Because vascular cognitive impairment may often go unrecognized, many experts recommend professional screening with brief tests to assess memory, thinking and reasoning for everyone considered to be at high risk for this disorder. Individuals at highest risk include those who have had a stroke or a ministroke or have high blood pressure, high cholesterol, or other risk factors for heart or blood vessel disease.
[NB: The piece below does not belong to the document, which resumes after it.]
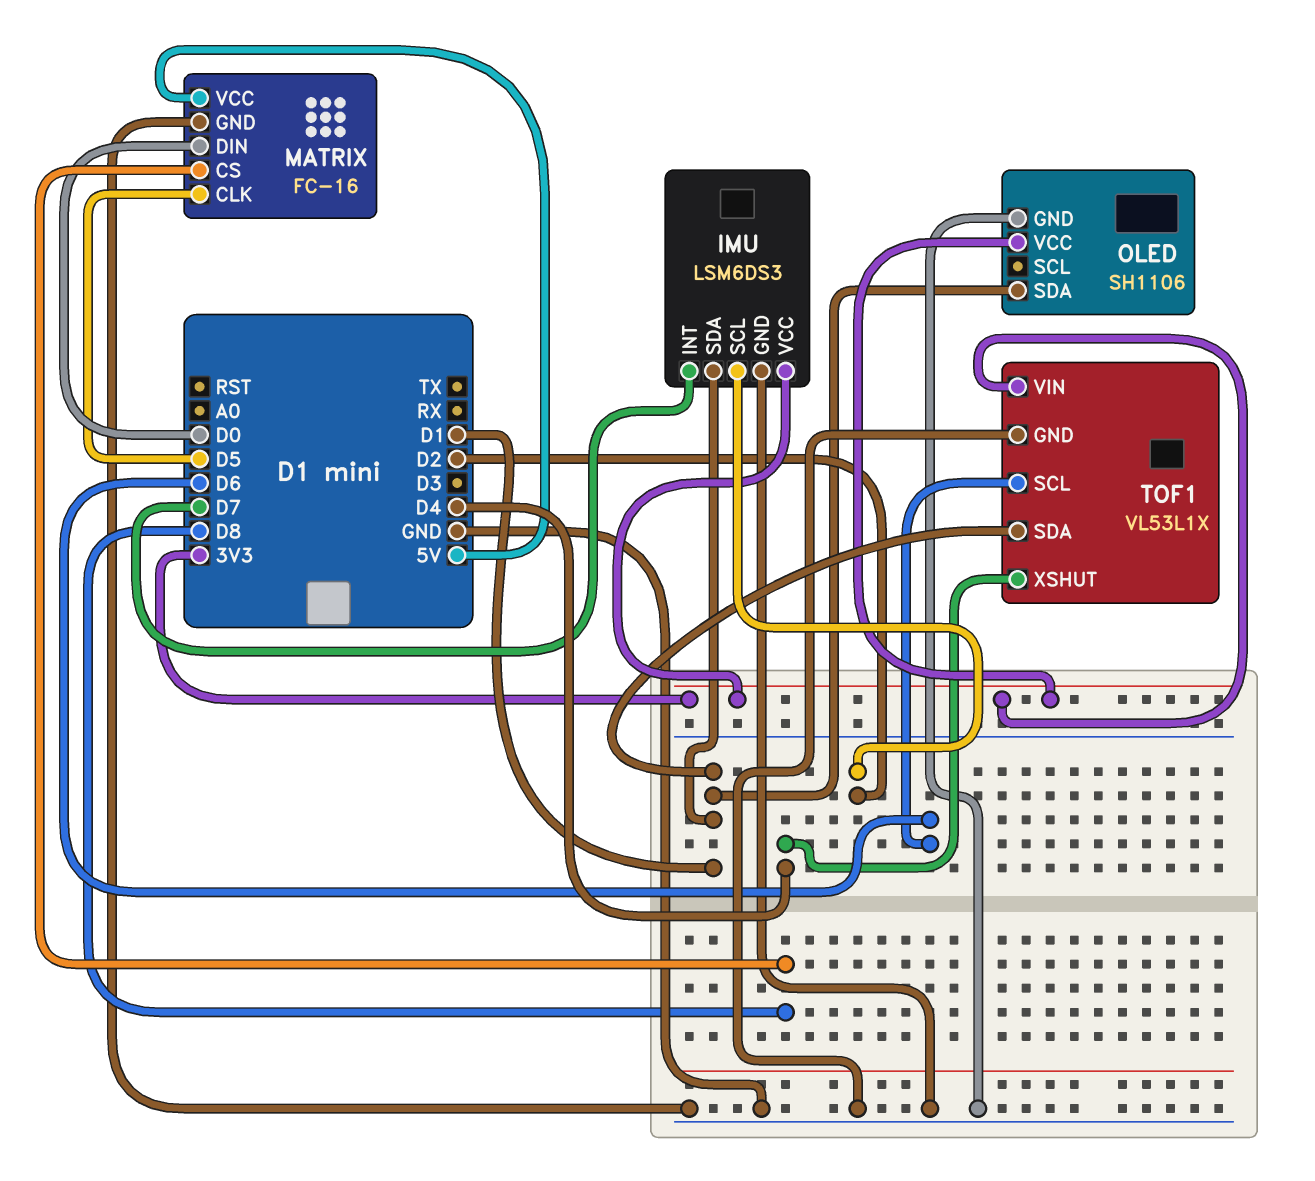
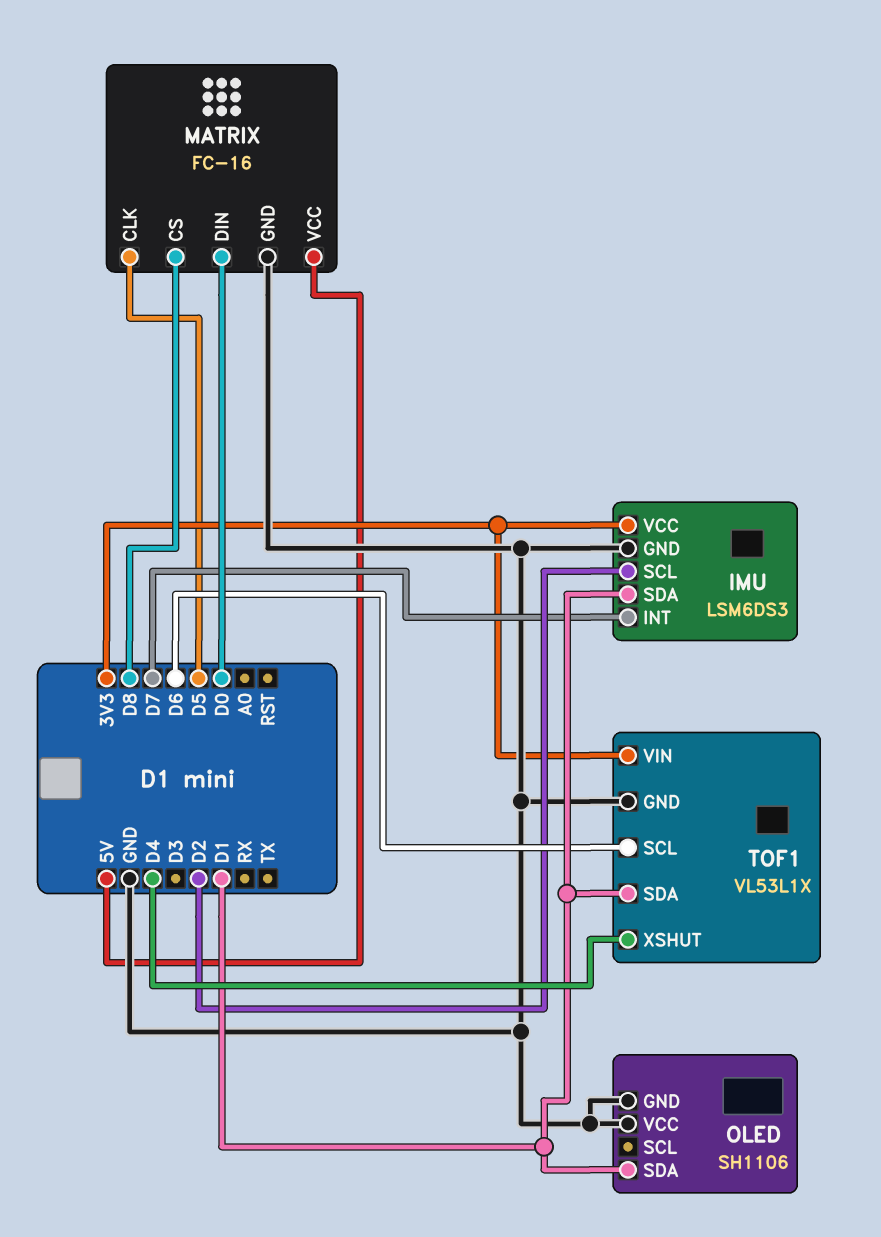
OLED pin VCC: 3V3 -> GND

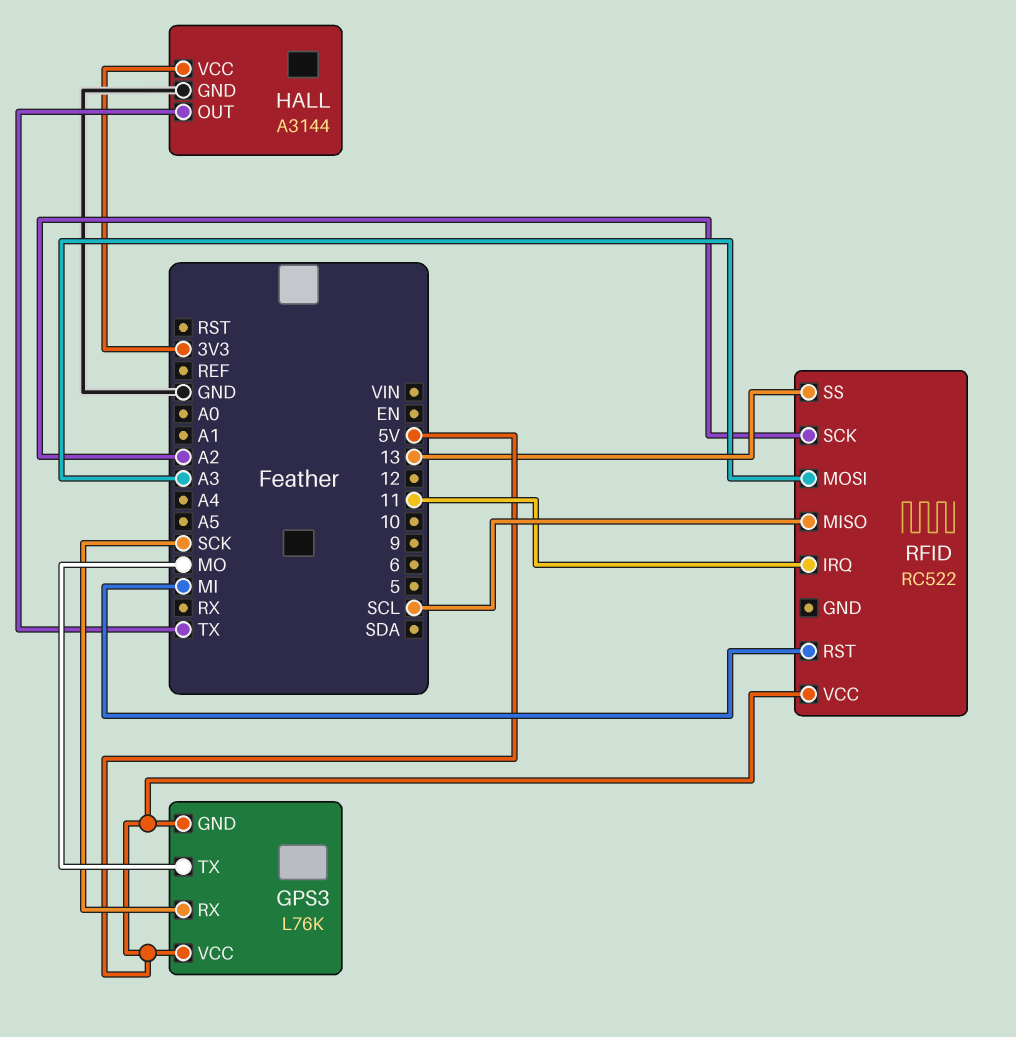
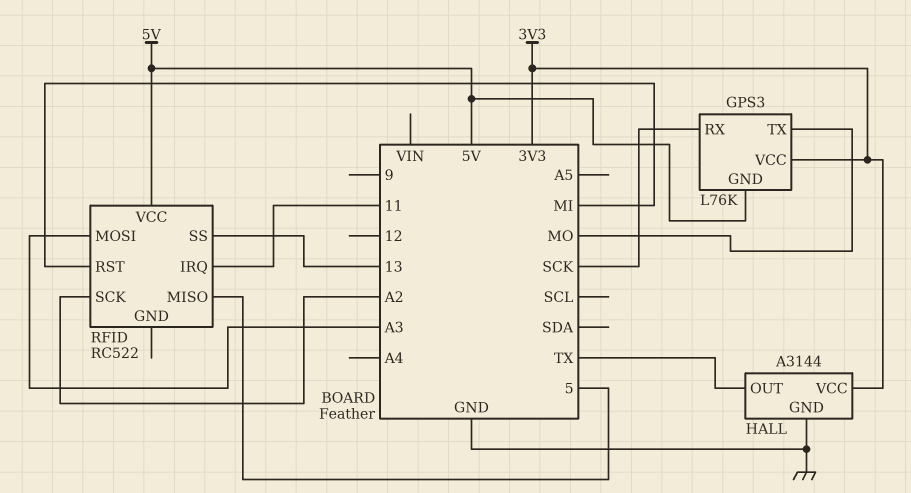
GPS3 pin VCC: 5V -> 3V3
RFID pin MISO: SCL -> 5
If brief screening tests suggest changes in thinking or reasoning, a more detailed assessment is needed. Core elements of a workup for vascular dementia typically include:

  • A thorough medical history, including family history of dementia
  • Evaluation of independent function and daily activities
  • Input from a family member or trusted friend
  • In-office neurological examination assessing function of nerves and reflexes, movement, coordination, balance and senses
  • Laboratory tests including blood tests and brain imaging

According to a 2011 scientific statement issued by the American Heart Association (AHA) and the American Stroke Association (ASA), and endorsed by the Alzheimer's Association and the American Academy of Neurology (AAN), the following three criteria suggest the greatest likelihood that mild cognitive impairment (MCI) or dementia is caused by vascular changes:

  • The diagnosis of dementia or mild cognitive impairment is confirmed by neurocognitive testing, which involves several hours of written or computerized tests that provide detailed evaluation of specific thinking skills such as judgment, planning, problem-solving, reasoning and memory.
  • There is brain imaging evidence, usually with magnetic resonance imaging (MRI), showing evidence of either: a) A recent stroke, or b) Other brain blood vessel changes whose severity and pattern of affected tissue are consistent with the types of impairment documented in neurocognitive testing.
  • There is no evidence that factors other than vascular changes are contributing to cognitive decline. The guidelines also discuss cases where the diagnosis may be less clear-cut, such as the common situation where vascular changes coexist with brain changes associated with other types of dementia.